- [TASK DIRECTIONS]:
Please retype the entries below word for word, passing over every picture.

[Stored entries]
---+---

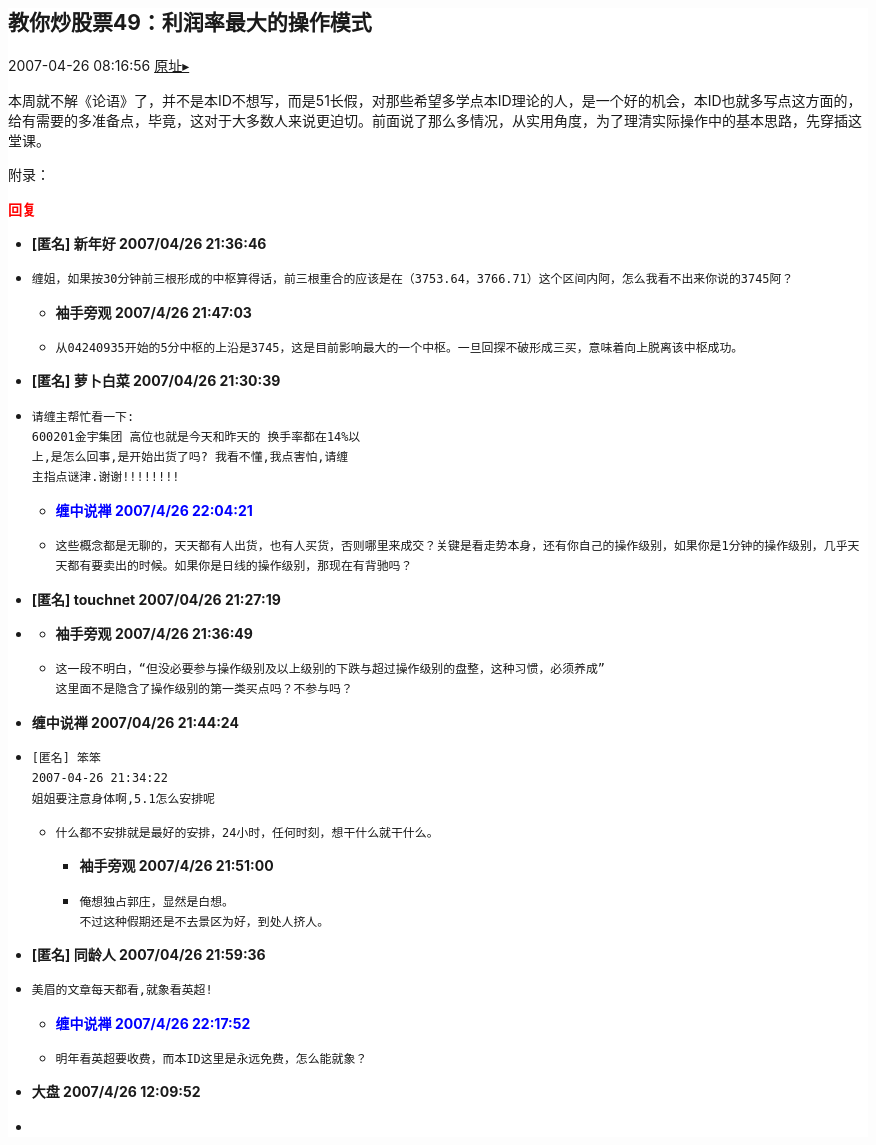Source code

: ## 教你炒股票49：利润率最大的操作模式
2007-04-26 08:16:56
[原址▸](http://www.fxgan.com/chan_time/2007_01_06/501.htm)


本周就不解《论语》了，并不是本ID不想写，而是51长假，对那些希望多学点本ID理论的人，是一个好的机会，本ID也就多写点这方面的，给有需要的多准备点，毕竟，这对于大多数人来说更迫切。前面说了那么多情况，从实用角度，为了理清实际操作中的基本思路，先穿插这堂课。

附录：




**<font color='red'>回复</font>**


- **[匿名] 新年好  2007/04/26 21:36:46**
- ```
  缠姐，如果按30分钟前三根形成的中枢算得话，前三根重合的应该是在（3753.64，3766.71）这个区间内阿，怎么我看不出来你说的3745阿？ 
  ```
   - **袖手旁观 2007/4/26 21:47:03**
   - ```
     从04240935开始的5分中枢的上沿是3745，这是目前影响最大的一个中枢。一旦回探不破形成三买，意味着向上脱离该中枢成功。
     ```
- **[匿名] 萝卜白菜  2007/04/26 21:30:39**
- ```
  请缠主帮忙看一下:
  600201金宇集团 高位也就是今天和昨天的 换手率都在14%以
  上,是怎么回事,是开始出货了吗? 我看不懂,我点害怕,请缠
  主指点谜津.谢谢!!!!!!!! 
  ```
   - **<font color='blue'>缠中说禅 2007/4/26 22:04:21</font>**
   - ```
     这些概念都是无聊的，天天都有人出货，也有人买货，否则哪里来成交？关键是看走势本身，还有你自己的操作级别，如果你是1分钟的操作级别，几乎天天都有要卖出的时候。如果你是日线的操作级别，那现在有背驰吗？
     ```
- **[匿名] touchnet  2007/04/26 21:27:19**
- ```

  ```
   - **袖手旁观 2007/4/26 21:36:49**
   - ```
     这一段不明白，“但没必要参与操作级别及以上级别的下跌与超过操作级别的盘整，这种习惯，必须养成”
     这里面不是隐含了操作级别的第一类买点吗？不参与吗？
     ```
- **缠中说禅  2007/04/26 21:44:24**
- ```
  [匿名] 笨笨 
  2007-04-26 21:34:22 
  姐姐要注意身体啊,5.1怎么安排呢 
  ```
   - ```
     什么都不安排就是最好的安排，24小时，任何时刻，想干什么就干什么。 
     ```
      - **袖手旁观 2007/4/26 21:51:00**
      - ```
        俺想独占郭庄，显然是白想。
        不过这种假期还是不去景区为好，到处人挤人。
        ```
- **[匿名] 同龄人  2007/04/26 21:59:36**
- ```
  美眉的文章每天都看,就象看英超! 
  ```
   - **<font color='blue'>缠中说禅 2007/4/26 22:17:52</font>**
   - ```
     明年看英超要收费，而本ID这里是永远免费，怎么能就象？
     ```
- **大盘 2007/4/26 12:09:52**
- ```
  ```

---+---

- [OUTPUT BELOW]:
Source code

: ## 教你炒股票49：利润率最大的操作模式
2007-04-26 08:16:56
[原址▸](http://www.fxgan.com/chan_time/2007_01_06/501.htm)


本周就不解《论语》了，并不是本ID不想写，而是51长假，对那些希望多学点本ID理论的人，是一个好的机会，本ID也就多写点这方面的，给有需要的多准备点，毕竟，这对于大多数人来说更迫切。前面说了那么多情况，从实用角度，为了理清实际操作中的基本思路，先穿插这堂课。

附录：




**<font color='red'>回复</font>**


- **[匿名] 新年好  2007/04/26 21:36:46**
- ```
  缠姐，如果按30分钟前三根形成的中枢算得话，前三根重合的应该是在（3753.64，3766.71）这个区间内阿，怎么我看不出来你说的3745阿？ 
  ```
   - **袖手旁观 2007/4/26 21:47:03**
   - ```
     从04240935开始的5分中枢的上沿是3745，这是目前影响最大的一个中枢。一旦回探不破形成三买，意味着向上脱离该中枢成功。
     ```
- **[匿名] 萝卜白菜  2007/04/26 21:30:39**
- ```
  请缠主帮忙看一下:
  600201金宇集团 高位也就是今天和昨天的 换手率都在14%以
  上,是怎么回事,是开始出货了吗? 我看不懂,我点害怕,请缠
  主指点谜津.谢谢!!!!!!!! 
  ```
   - **<font color='blue'>缠中说禅 2007/4/26 22:04:21</font>**
   - ```
     这些概念都是无聊的，天天都有人出货，也有人买货，否则哪里来成交？关键是看走势本身，还有你自己的操作级别，如果你是1分钟的操作级别，几乎天天都有要卖出的时候。如果你是日线的操作级别，那现在有背驰吗？
     ```
- **[匿名] touchnet  2007/04/26 21:27:19**
- ```

  ```
   - **袖手旁观 2007/4/26 21:36:49**
   - ```
     这一段不明白，“但没必要参与操作级别及以上级别的下跌与超过操作级别的盘整，这种习惯，必须养成”
     这里面不是隐含了操作级别的第一类买点吗？不参与吗？
     ```
- **缠中说禅  2007/04/26 21:44:24**
- ```
  [匿名] 笨笨 
  2007-04-26 21:34:22 
  姐姐要注意身体啊,5.1怎么安排呢 
  ```
   - ```
     什么都不安排就是最好的安排，24小时，任何时刻，想干什么就干什么。 
     ```
      - **袖手旁观 2007/4/26 21:51:00**
      - ```
        俺想独占郭庄，显然是白想。
        不过这种假期还是不去景区为好，到处人挤人。
        ```
- **[匿名] 同龄人  2007/04/26 21:59:36**
- ```
  美眉的文章每天都看,就象看英超! 
  ```
   - **<font color='blue'>缠中说禅 2007/4/26 22:17:52</font>**
   - ```
     明年看英超要收费，而本ID这里是永远免费，怎么能就象？
     ```
- **大盘 2007/4/26 12:09:52**
- ```
  ```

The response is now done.